“The Fault in Our Stars” producers could have another hit on their hands this summer — and this time, the boys may join in.
Fox’s “The Maze Runner,” based on the book by James Dashner, is on track for a $30 million opening when it bows on Sept. 19.
That’s quite an impressive feat — not just because the U.S. box office is having its worst summer in nearly a decade, but also because both males and females are saying they will buy tickets, which is unusual for a YA book adaptation. Even action-driven projects like “The Hunger Games” started out with women outpacing men in desire to see the film. And while the “Maze Runner” books are nowhere near as popular as “The Hunger Games” or “Twilight,” appealing to both genders could help the studio launch a movie franchise with the story of a boy whose memory is erased and must try to escape from a maze in which he finds himself trapped.
The studio recently asked “Maze Runner” screenwriter T.S. Nolan to work on a script for the second book in the trilogy, “The Scorch Trials,” but that will, of course, depend on box office results.
“It’s a good start and it’s impressive,” analyst Hal Vogel said of the sci-fi thriller’s early tracking.
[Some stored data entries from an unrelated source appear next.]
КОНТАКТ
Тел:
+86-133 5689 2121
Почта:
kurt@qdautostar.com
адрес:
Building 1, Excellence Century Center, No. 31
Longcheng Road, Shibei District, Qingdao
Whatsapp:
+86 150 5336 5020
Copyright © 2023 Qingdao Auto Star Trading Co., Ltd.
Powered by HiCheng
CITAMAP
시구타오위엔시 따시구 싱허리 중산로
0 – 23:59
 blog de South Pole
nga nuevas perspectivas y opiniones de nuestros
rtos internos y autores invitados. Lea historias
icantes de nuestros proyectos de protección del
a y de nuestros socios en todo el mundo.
Directed by f/x artist Wes Ball and starring “Teen Wolf” actor Dylan O’Brien, the $30 million-budgeted project is currently a “first choice” among men under the age of 25, offering a sci-fi storyline with potential male appeal. Yet the film has largely been promoted toward young women in recent weeks, with ads on ABC Family’s “Pretty Little Liars” and stories on gossip sites like Just Jared. O’Brien is a favorite hunk among teen girls, making it easier for Fox to appeal to both sexes.
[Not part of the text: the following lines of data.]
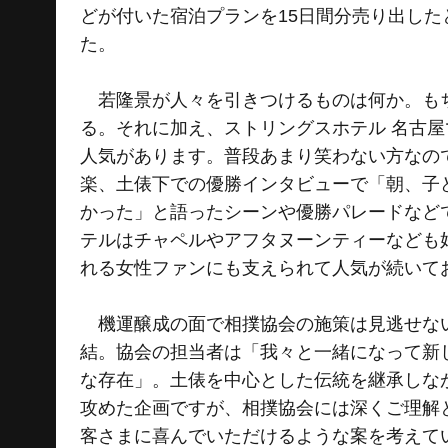
どが付いた宿泊プランを15日間分売り出し
た。
若隆景が人々を引きつけるものは何か。もち
る。それに加え、ストリングスホテル 名古
人気があります。普段あまり笑わない方なの
楽、土俵下での優勝インタビューで「朝、子
かった」と語ったシーンや優勝パレードなど
テルはチャペルやアフタヌーンティーなども
れる女性ファンにも支えられて人気が続いて
機運醸成の面で相撲協会の施策は見逃せない
結。協会の担当者は「我々と一緒になって新
な存在」。土俵を中心とした伝統を継承しな
攻めた企画ですが、相撲協会には深くご理解
客さまに喜んでいただけるような案を考えて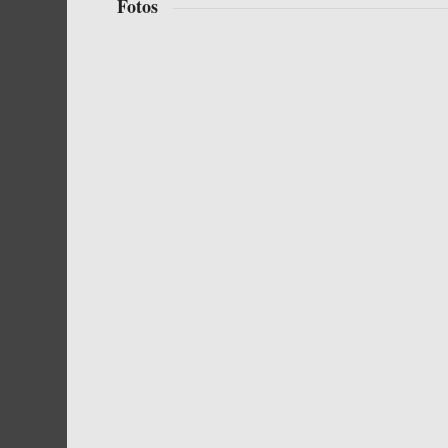
Fotos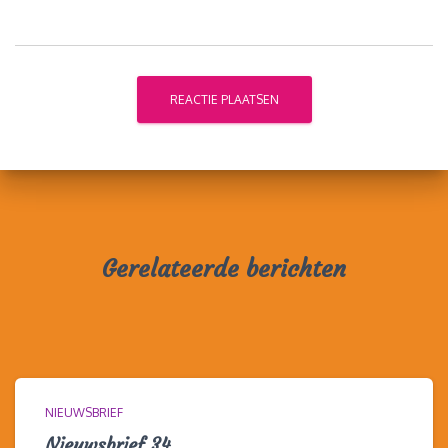
Gerelateerde berichten
NIEUWSBRIEF
Nieuwsbrief 34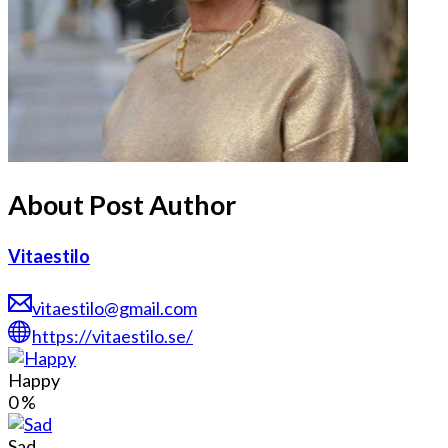
About Post Author
Vitaestilo
vitaestilo@gmail.com
https://vitaestilo.se/
Happy
0
%
Sad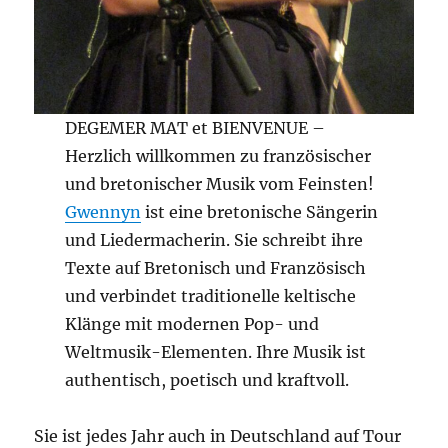
DEGEMER MAT et BIENVENUE –
Herzlich willkommen zu französischer
und bretonischer Musik vom Feinsten!
Gwennyn
ist eine bretonische Sängerin
und Liedermacherin. Sie schreibt ihre
Texte auf Bretonisch und Französisch
und verbindet traditionelle keltische
Klänge mit modernen Pop- und
Weltmusik-Elementen. Ihre Musik ist
authentisch, poetisch und kraftvoll.
Sie ist jedes Jahr auch in Deutschland auf Tour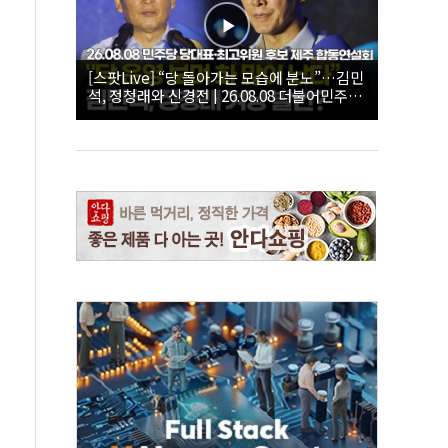
[스팟Live] “당 돌아가는 모습에 분노”…김민
석, 정청래와 신경전 | 26.08.08 더불어민주당
당대표·최고위원 후보 제주 합동연설회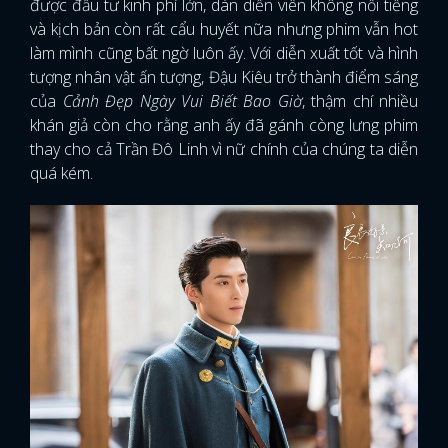
được đầu tư kinh phí lớn, dàn diễn viên không nổi tiếng
và kịch bản còn rất cẩu huyết nữa nhưng phim vẫn hot
làm mình cũng bất ngờ luôn ấy. Với diễn xuất tốt và hình
tượng nhân vật ấn tượng, Đậu Kiêu trở thành điểm sáng
của
Cảnh Đẹp Ngày Vui Biết Bao Giờ
, thậm chí nhiều
khán giả còn cho rằng anh ấy đã gánh còng lưng phim
thay cho cả Trần Đô Linh vì nữ chính của chúng ta diễn
quá kém.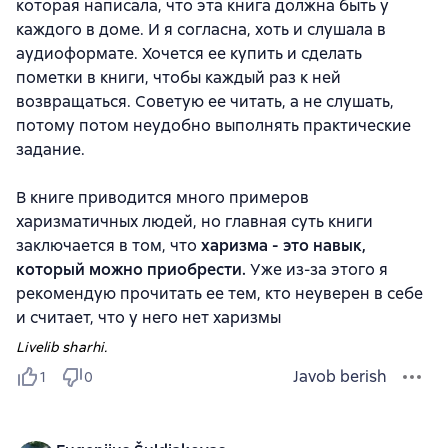
которая написала, что эта книга должна быть у
каждого в доме. И я согласна, хоть и слушала в
аудиоформате. Хочется ее купить и сделать
пометки в книги, чтобы каждый раз к ней
возвращаться. Советую ее читать, а не слушать,
потому потом неудобно выполнять практические
задание.
В книге приводится много примеров
харизматичных людей, но главная суть книги
заключается в том, что
харизма - это навык,
который можно приобрести.
Уже из-за этого я
рекомендую прочитать ее тем, кто неуверен в себе
и считает, что у него нет харизмы
Livelib sharhi.
Javob berish
1
0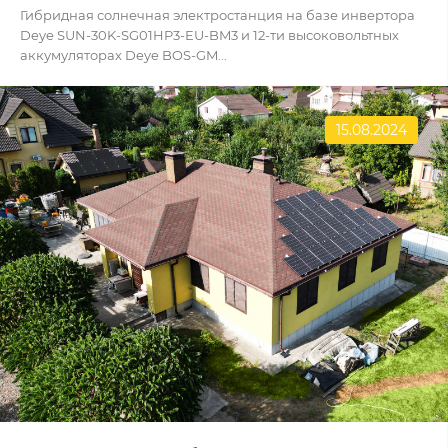
Гибридная солнечная электростанция на базе инвертора
Deye SUN-30K-SG01HP3-EU-BM3 и 12-ти высоковольтных
аккумуляторах Deye BOS-GM...
15.08.2024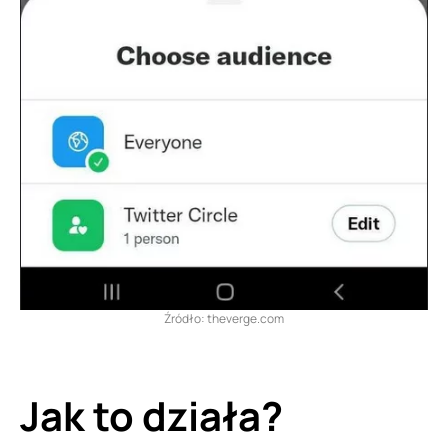
Źródło: theverge.com
Jak to działa?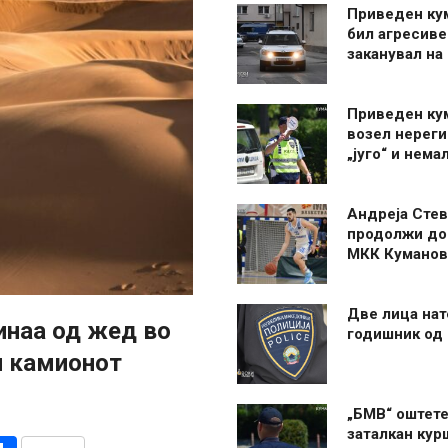
Приведен ку
бил агресиве
заканувал на
Приведен ку
возел нерег
„југо“ и нема
Андреја Стев
продолжи до
МКК Куманов
Две лица нат
инаа од жед во
годишник од
л камионот
„БМВ“ оштете
заталкан кур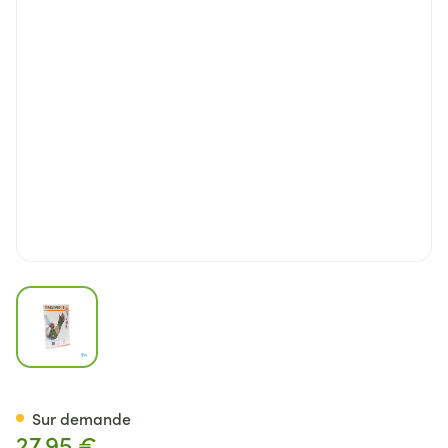
View larger image
Cameleone Bras Entier Ouvert
Sur demande
27,95 €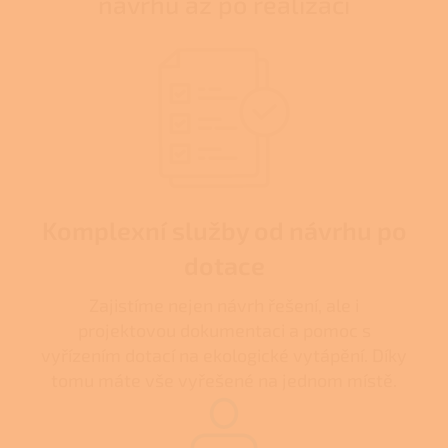
návrhu až po realizaci
Komplexní služby od návrhu po
dotace
Zajistíme nejen návrh řešení, ale i
projektovou dokumentaci a pomoc s
vyřízením dotací na ekologické vytápění. Díky
tomu máte vše vyřešené na jednom místě.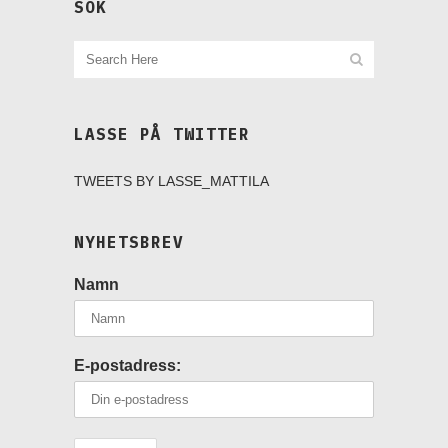
SÖK
LASSE PÅ TWITTER
TWEETS BY LASSE_MATTILA
NYHETSBREV
Namn
E-postadress: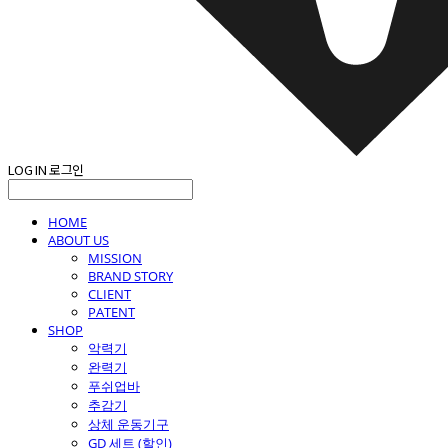
LOG IN
로그인
HOME
ABOUT US
MISSION
BRAND STORY
CLIENT
PATENT
SHOP
악력기
완력기
푸쉬업바
추감기
상체 운동기구
GD 세트 (할인)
As Hollywood learned the hard way with recent YA adaptations like “The Giver,” “Beautiful Creatures” and “Mortal Instruments,” not all movie versions of popular novels strike gold at the box office, so it’s critical for lesser-known properties to cast a wider net to young audiences.
After the $280 million grossing worldwide success of “The Fault in Our Stars,” producers Wyck Godfrey and Marty Bowen are trying to capitalize on more books with youthful appeal after “The Maze Runner.” Their company, Temple Hill Entertainment, is working on adaptations including Ava Dellaira’s debut novel “Love Letters to the Dead” and Nicholas Sparks’ “The Longest Ride.”
“We’re snatching up a lot of books,” Godfrey recently told Variety.